W Kilerów 2-óch też były niezłe teksty.
"- Panowie to jest jakaś pomyłka!
- Pomyłka? moja żona ma na drugie pomyłka, zabierać go. "
"- Siara zlecił mnie zabić?! Ten półdebil! Ta sklonowana owca! To gó**o w błyszczącym dresie! On beze mnie nie istnieje!
- Chce pan o tym porozmawiać?
- Bardzo, k***a jego mać, chętnie!"
W Kilerów 2-óch też były niezłe teksty.
"Będzie kontener pełen pierdolonych zielonych dolarów papierów..."
"Lewa jego, lewa jego, lewa jego, lewa jego... mać!"
-Usmażyć wam jajecznicę?
- Cycki se usmaż! Ty widzisz co to jest? To jest Kiler!
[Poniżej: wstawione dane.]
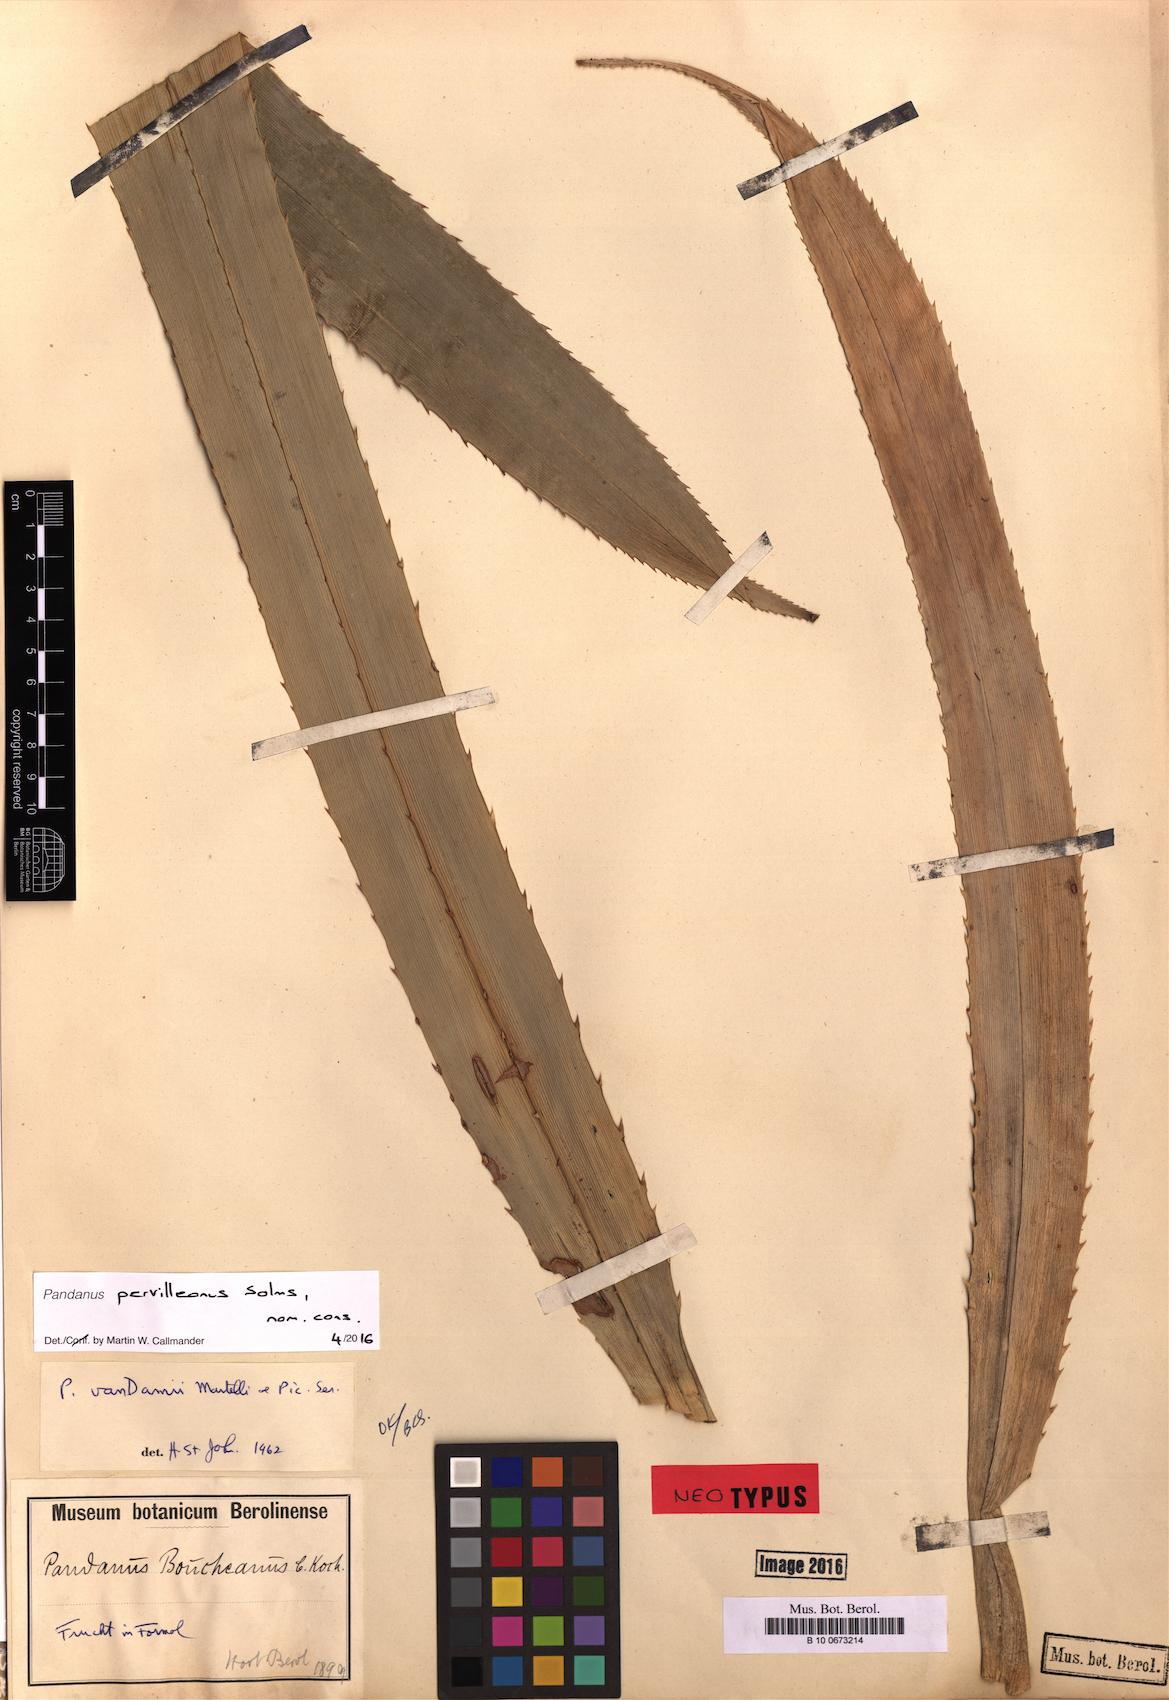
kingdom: Plantae
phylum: Tracheophyta
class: Liliopsida
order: Pandanales
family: Pandanaceae
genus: Pandanus
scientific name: Pandanus pervilleanus
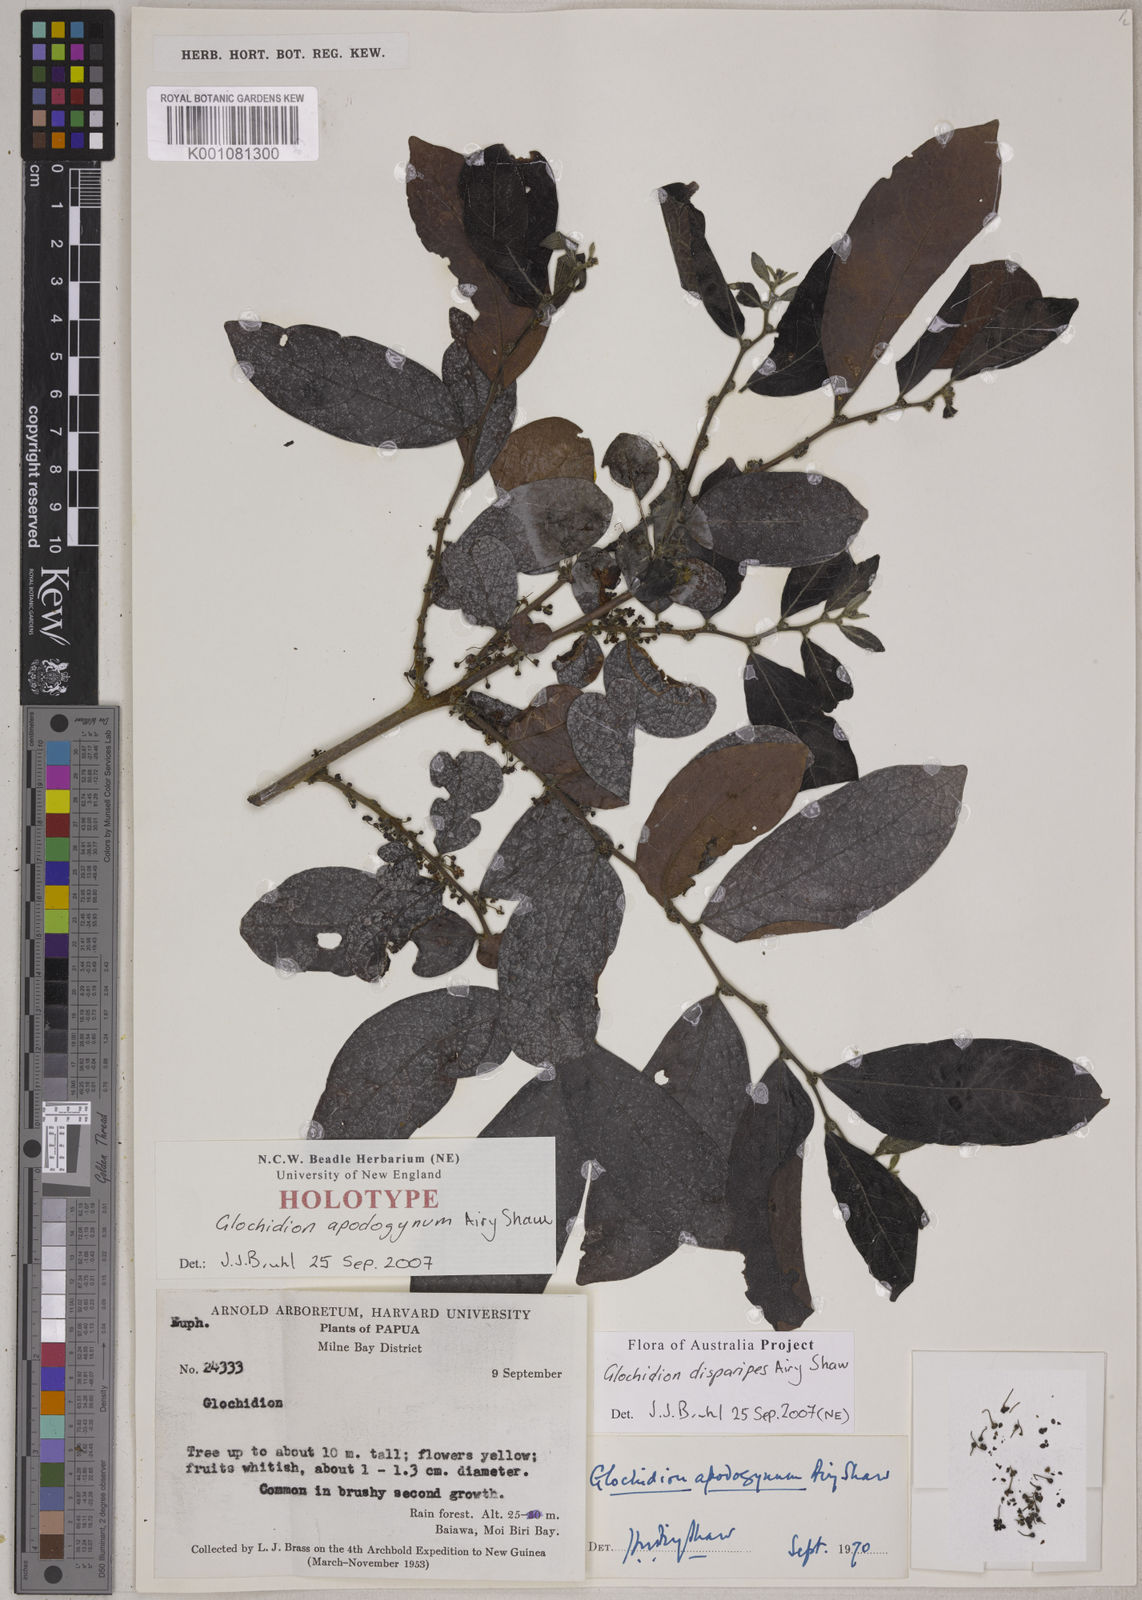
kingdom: Plantae
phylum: Tracheophyta
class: Magnoliopsida
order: Malpighiales
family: Phyllanthaceae
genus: Glochidion
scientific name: Glochidion apodogynum
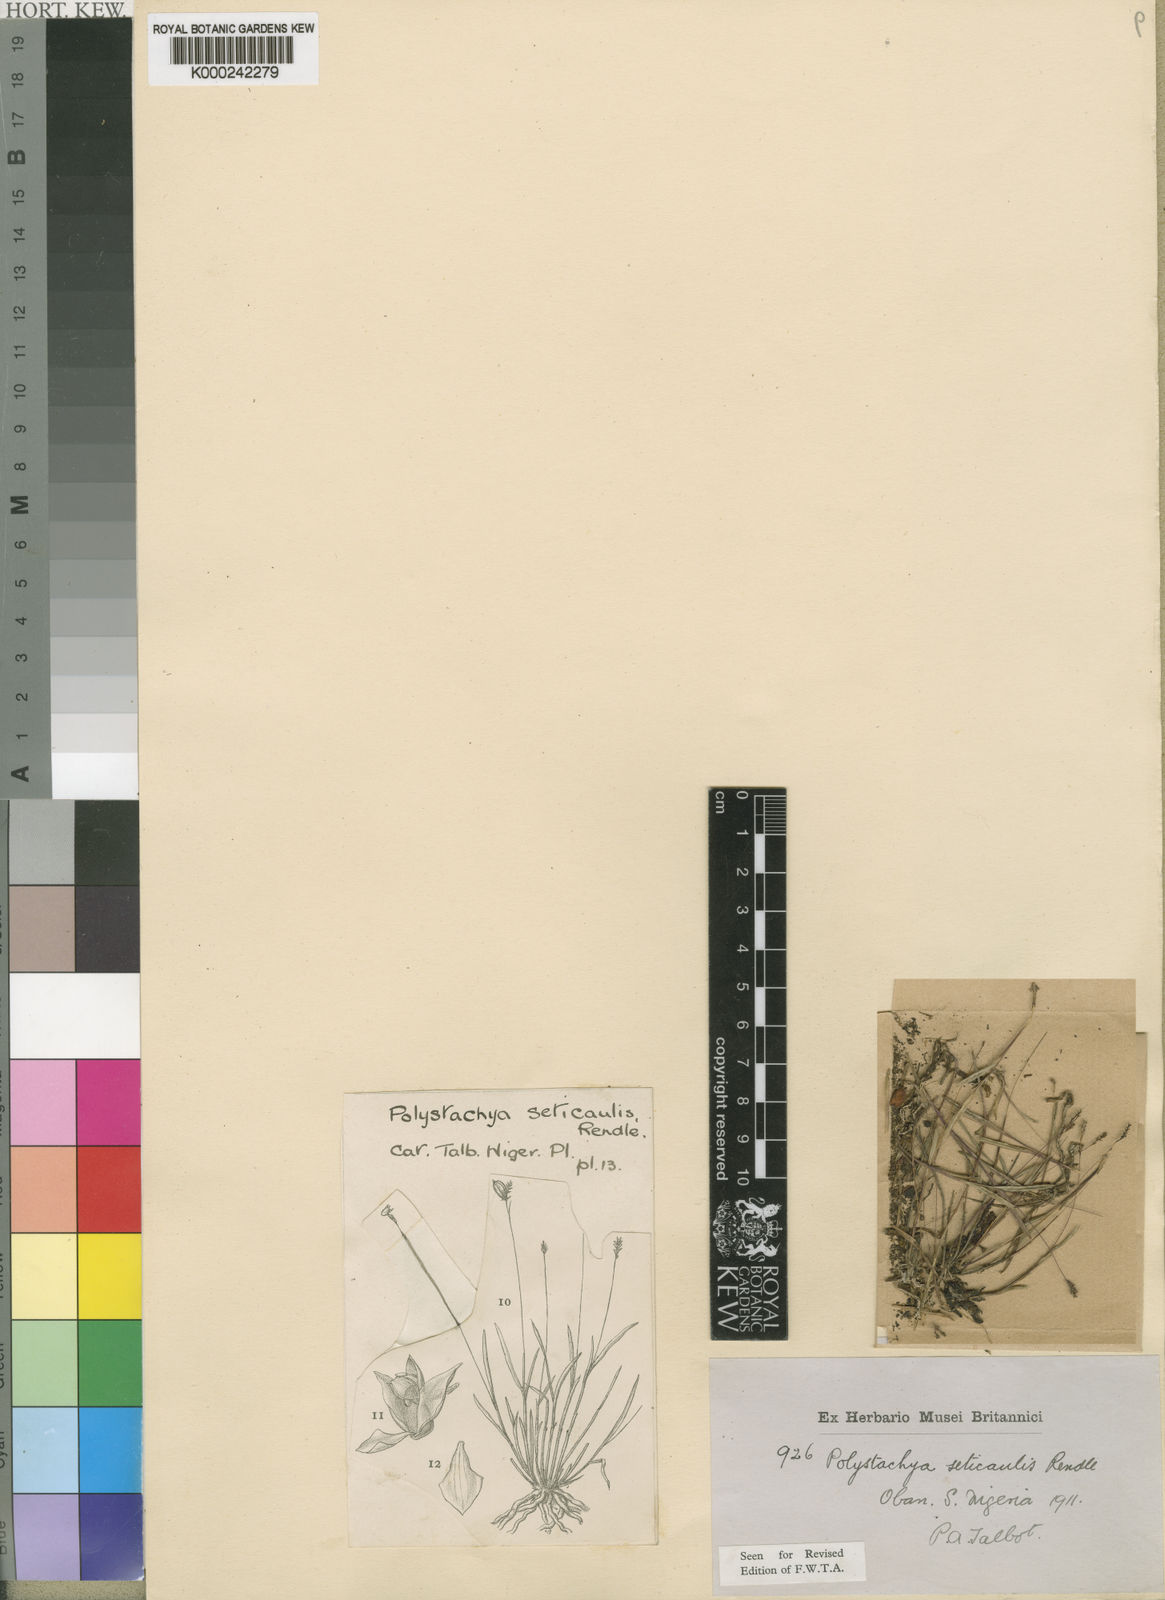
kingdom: Plantae
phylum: Tracheophyta
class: Liliopsida
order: Asparagales
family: Orchidaceae
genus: Polystachya
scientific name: Polystachya seticaulis
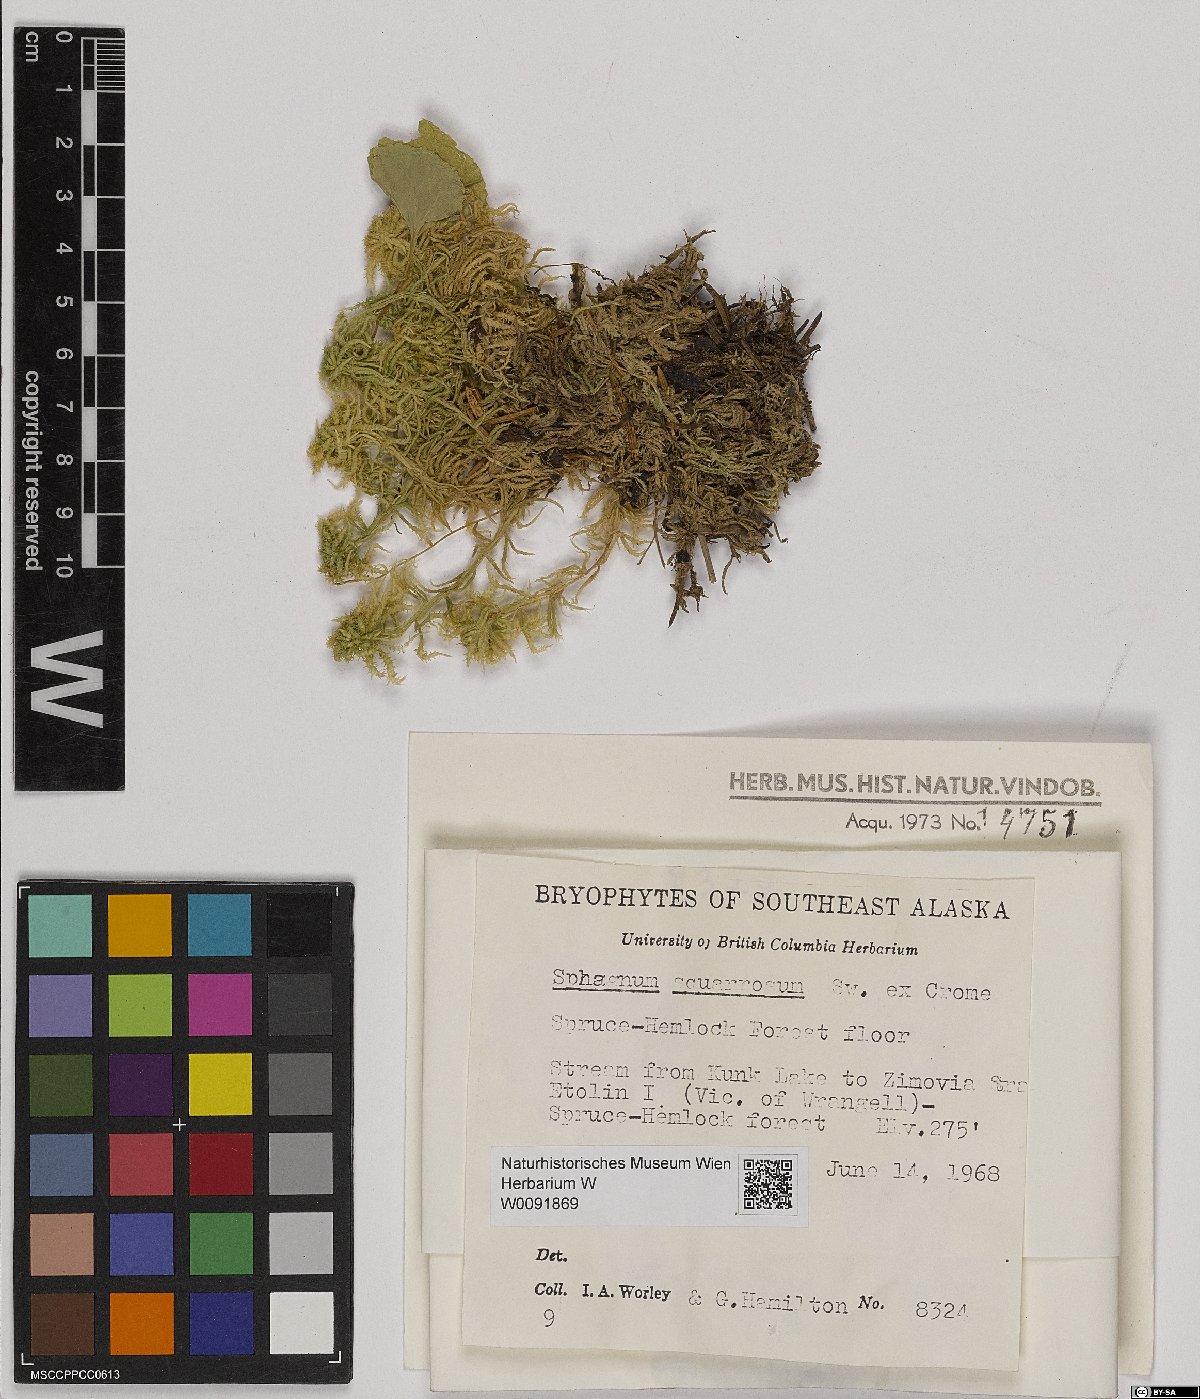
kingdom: Plantae
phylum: Bryophyta
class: Sphagnopsida
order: Sphagnales
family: Sphagnaceae
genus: Sphagnum
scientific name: Sphagnum squarrosum
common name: Shaggy peat moss
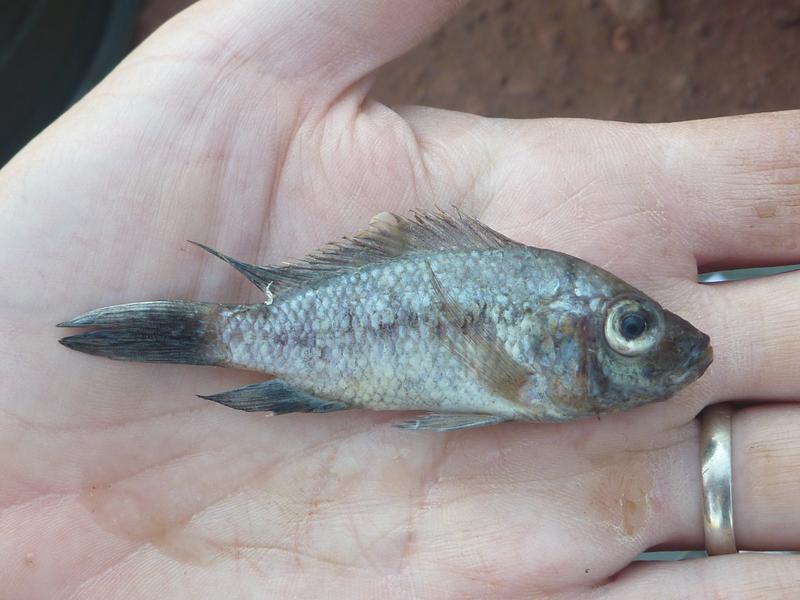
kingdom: Animalia
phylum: Chordata
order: Perciformes
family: Cichlidae
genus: Oreochromis
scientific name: Oreochromis korogwe
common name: Korogwe tilapia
- Pytanie pierwsze: zawsze sikasz przez zapięty rozporek?
- Zawsze.
"No, chodz waski. No, noga idziemy.
Przy bagazniku:
-Wskakuj
-a..ale dlaczego?
-hoop waski, do budy"
Ta scena wymiata:D
A mi sie najbardziej podoba jak Siara i Jurek śpiewaja i moment kiedy siara zawodzi " nie zamieniaj serca w twardy głaz" jest swietny. Brawa dla pana Rewińskiego
To jest beznadzieja,lepsze jest to i owiele:
Rysia:Usmażyć wam jajecznice?
Siara:Cycki se usmaż!Ty nie widzisz co to jest? To jest KIler!
*Lub to jeszcze jest dobre:
LIpski:SIara kazał mnie zabić? Ten półdebil!! TA sklonowana owca!! To gówno w błyszczącym dresie!! On beze mnie nie istnieje!!
Kiler:Chce pan o tym porozmawiać?
Lipski: Bardzo k***wa jeso mać chętnie...
I to jest to a nie jakieś głupoty!!:P
*KILER THE BEST*
Kiler- Co to jest?
Iks- Dwa tysiące pesos.
Kiler- To nie jest dwa tysiące pesos, tylko dwa razy po gówno warte tysiąc pesos!!!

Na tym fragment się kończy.